L’Agenzia delle Entrate conosce in partenza l’esistenza dei libretti postali, grazie alle informazioni contenute nell’archivio dei rapporti bancari e finanziari, che è parte integrante dell’Anagrafe Tributaria e viene integrato dalle comunicazioni periodicamente fornite dagli istituti di credito e da Poste Italiane. In altre parole, il Fisco sa chi possiede un libretto postale, così come conosce chi ha un conto corrente.
I libretti postali entrano nel calcolo dell’Isee?
In ogni caso, le giacenze medie annue depositate sui libretti postali rilevano ai fini dell’Isee, e devono essere riportate nella Dsu (Dichiarazione sostitutiva unica), necessaria per calcolare l’indicatore della situazione economica equivalente.
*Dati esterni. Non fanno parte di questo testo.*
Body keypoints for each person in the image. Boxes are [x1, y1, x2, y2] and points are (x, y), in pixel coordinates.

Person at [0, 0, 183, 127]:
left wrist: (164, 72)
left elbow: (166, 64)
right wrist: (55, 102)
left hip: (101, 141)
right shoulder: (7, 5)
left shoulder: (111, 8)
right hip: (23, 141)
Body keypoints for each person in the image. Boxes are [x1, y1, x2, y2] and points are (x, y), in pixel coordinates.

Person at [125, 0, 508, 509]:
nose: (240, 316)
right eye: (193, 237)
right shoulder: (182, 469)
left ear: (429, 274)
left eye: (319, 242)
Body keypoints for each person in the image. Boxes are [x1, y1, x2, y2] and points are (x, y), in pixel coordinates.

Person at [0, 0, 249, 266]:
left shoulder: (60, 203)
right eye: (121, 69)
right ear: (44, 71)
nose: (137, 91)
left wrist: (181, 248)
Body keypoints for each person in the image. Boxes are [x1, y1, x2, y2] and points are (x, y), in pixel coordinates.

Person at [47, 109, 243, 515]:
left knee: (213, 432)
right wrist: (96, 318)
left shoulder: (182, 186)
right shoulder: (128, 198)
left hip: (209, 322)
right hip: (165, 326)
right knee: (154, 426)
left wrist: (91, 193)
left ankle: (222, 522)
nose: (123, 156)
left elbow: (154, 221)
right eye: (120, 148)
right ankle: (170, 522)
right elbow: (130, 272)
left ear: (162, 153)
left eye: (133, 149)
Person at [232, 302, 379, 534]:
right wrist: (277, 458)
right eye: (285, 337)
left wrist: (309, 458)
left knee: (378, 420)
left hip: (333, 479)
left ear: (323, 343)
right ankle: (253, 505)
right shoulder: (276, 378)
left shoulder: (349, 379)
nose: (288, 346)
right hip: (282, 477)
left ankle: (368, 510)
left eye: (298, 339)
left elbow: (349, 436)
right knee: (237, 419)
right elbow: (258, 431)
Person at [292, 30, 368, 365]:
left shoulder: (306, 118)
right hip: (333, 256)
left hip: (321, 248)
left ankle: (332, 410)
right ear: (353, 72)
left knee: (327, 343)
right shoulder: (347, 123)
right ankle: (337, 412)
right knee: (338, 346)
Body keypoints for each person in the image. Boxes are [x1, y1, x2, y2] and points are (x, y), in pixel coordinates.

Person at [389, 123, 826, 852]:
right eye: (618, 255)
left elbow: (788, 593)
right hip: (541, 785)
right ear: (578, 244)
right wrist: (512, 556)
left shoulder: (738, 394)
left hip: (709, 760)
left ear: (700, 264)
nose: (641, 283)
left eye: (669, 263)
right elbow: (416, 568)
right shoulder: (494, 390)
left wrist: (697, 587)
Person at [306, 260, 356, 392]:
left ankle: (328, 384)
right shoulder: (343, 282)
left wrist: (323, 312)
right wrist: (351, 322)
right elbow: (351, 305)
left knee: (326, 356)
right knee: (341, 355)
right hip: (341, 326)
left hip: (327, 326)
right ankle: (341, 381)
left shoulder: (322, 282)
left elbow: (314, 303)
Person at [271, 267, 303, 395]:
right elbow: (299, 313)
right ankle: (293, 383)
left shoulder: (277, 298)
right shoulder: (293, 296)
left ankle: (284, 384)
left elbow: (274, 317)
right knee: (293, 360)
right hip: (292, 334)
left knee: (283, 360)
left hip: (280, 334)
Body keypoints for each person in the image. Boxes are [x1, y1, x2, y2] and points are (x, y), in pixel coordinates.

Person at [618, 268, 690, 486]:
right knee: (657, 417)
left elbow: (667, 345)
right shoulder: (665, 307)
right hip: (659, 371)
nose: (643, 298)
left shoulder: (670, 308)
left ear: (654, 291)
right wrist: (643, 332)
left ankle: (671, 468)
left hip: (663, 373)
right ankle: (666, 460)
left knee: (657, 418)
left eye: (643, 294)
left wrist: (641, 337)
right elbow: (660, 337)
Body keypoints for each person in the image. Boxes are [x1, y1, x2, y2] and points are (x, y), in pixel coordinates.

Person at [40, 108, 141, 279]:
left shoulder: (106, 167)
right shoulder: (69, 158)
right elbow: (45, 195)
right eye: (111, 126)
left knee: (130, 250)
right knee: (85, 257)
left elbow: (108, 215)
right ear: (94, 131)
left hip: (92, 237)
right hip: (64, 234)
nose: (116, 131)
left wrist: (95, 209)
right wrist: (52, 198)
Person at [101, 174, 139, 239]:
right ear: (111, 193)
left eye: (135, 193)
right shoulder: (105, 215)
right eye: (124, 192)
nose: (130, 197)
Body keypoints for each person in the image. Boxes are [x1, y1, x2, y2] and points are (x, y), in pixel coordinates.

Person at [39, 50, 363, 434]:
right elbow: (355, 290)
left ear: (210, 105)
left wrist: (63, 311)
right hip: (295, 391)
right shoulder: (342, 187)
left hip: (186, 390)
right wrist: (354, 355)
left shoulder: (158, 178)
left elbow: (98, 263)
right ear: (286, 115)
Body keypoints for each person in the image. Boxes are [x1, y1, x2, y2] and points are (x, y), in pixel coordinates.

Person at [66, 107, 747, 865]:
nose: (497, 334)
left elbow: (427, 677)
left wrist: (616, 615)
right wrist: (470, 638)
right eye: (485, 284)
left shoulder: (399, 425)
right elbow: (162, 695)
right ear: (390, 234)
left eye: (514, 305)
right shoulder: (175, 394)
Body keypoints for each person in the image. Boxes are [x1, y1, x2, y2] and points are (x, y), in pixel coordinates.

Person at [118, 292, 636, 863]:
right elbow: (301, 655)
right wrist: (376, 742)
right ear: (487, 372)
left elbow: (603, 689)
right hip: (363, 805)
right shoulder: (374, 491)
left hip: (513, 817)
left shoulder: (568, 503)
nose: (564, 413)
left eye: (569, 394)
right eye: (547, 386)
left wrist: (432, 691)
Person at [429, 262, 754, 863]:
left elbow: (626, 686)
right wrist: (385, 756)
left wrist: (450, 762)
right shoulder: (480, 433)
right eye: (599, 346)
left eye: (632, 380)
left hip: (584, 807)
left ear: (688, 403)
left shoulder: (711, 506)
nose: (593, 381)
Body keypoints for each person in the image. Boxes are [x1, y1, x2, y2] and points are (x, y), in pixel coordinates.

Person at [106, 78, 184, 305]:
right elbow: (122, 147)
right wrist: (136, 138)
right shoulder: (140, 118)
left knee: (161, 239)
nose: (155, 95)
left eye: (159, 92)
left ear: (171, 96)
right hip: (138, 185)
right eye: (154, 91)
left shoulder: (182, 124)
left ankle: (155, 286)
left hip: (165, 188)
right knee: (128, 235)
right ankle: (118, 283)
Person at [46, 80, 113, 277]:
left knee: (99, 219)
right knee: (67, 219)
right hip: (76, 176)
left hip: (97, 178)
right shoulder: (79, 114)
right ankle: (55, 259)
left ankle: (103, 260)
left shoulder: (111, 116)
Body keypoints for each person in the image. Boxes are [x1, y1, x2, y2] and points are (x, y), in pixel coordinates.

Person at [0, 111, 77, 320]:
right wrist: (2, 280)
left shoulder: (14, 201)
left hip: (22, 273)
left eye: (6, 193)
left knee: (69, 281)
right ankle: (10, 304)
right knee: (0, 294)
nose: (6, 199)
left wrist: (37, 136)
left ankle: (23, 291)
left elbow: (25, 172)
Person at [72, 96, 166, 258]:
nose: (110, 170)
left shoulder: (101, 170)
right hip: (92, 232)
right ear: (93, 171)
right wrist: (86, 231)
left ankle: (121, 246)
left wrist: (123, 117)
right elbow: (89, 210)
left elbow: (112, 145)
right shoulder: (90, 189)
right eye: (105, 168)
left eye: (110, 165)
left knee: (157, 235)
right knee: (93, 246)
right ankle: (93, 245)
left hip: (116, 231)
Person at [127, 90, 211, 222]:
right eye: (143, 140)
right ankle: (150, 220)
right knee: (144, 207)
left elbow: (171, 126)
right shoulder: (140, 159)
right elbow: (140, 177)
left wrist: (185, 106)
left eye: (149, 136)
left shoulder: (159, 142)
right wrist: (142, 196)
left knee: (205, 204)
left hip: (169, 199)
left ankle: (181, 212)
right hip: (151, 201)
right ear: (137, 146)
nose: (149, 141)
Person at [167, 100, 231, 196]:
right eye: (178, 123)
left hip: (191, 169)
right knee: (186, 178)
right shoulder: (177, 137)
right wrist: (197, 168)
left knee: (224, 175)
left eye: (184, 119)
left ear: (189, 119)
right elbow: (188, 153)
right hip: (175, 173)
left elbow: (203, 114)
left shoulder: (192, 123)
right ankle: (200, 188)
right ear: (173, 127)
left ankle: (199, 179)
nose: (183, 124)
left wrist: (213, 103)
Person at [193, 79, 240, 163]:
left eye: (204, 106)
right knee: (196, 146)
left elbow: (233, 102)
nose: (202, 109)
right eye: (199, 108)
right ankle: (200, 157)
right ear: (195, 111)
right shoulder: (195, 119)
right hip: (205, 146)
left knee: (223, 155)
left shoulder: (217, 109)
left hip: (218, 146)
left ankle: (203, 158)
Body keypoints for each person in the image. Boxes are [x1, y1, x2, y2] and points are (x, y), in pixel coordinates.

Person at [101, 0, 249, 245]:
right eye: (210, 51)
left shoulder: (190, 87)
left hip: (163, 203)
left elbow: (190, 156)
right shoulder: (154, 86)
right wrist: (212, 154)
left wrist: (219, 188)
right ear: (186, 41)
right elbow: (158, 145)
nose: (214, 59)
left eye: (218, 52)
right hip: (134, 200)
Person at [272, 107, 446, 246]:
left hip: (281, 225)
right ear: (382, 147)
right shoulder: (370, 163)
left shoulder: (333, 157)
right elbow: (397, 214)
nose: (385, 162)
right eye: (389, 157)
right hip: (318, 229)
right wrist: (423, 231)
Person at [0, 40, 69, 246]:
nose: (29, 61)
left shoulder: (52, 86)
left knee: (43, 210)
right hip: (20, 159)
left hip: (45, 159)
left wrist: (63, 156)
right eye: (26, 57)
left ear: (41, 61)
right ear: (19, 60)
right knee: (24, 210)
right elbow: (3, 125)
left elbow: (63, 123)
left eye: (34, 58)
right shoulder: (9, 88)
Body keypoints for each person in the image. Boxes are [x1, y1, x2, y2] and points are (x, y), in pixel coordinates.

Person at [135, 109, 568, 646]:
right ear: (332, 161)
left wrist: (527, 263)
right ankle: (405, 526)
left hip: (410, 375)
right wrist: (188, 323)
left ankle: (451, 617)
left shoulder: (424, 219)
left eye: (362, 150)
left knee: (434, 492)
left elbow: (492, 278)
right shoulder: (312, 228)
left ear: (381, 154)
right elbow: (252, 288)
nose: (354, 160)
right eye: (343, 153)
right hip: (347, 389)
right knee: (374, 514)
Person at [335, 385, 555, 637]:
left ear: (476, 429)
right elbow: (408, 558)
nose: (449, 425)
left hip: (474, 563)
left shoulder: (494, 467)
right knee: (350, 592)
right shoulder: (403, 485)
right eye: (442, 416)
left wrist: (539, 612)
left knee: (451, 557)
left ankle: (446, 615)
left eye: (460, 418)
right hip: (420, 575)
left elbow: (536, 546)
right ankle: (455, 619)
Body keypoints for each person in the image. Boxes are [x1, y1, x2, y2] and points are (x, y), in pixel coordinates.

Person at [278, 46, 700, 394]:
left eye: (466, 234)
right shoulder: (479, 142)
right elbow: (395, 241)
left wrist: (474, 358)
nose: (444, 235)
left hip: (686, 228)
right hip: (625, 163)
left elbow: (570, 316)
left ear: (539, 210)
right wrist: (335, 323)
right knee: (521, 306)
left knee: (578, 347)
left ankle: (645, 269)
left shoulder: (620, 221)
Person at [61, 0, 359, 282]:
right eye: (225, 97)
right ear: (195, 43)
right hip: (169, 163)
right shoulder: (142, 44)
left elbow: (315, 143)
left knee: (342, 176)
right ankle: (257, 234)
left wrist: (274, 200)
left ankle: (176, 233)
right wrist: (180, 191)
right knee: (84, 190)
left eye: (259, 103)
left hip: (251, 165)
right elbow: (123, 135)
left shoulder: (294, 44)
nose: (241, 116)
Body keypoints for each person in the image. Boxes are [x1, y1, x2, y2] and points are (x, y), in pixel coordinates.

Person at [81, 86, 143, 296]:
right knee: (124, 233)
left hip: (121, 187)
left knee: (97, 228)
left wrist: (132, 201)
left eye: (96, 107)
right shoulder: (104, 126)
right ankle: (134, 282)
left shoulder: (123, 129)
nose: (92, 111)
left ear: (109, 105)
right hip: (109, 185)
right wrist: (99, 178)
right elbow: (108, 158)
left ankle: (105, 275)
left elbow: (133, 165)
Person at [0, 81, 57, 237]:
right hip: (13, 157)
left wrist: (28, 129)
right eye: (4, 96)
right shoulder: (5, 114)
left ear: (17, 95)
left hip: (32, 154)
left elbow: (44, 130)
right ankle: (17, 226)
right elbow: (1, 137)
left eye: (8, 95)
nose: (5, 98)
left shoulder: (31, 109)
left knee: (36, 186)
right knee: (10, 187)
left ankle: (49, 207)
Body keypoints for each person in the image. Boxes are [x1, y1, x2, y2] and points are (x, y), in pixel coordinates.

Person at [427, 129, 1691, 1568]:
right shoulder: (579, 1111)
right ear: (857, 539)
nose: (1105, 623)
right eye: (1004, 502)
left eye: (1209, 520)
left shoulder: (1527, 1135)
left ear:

Come conoscere la giacenza media del libretto postale? Se hai un libretto in formato cartaceo, devi recarti allo sportello dell’ufficio postale e compilare il modulo di richiesta; l’impiegato ti rilascerà la relativa attestazione. Se invece possiedi un libretto dematerializzato, puoi consultare, sul sito di Poste Italiane, nella sezione “Documenti e contratti” all’interno dell’area riservata, l’informazione di interesse.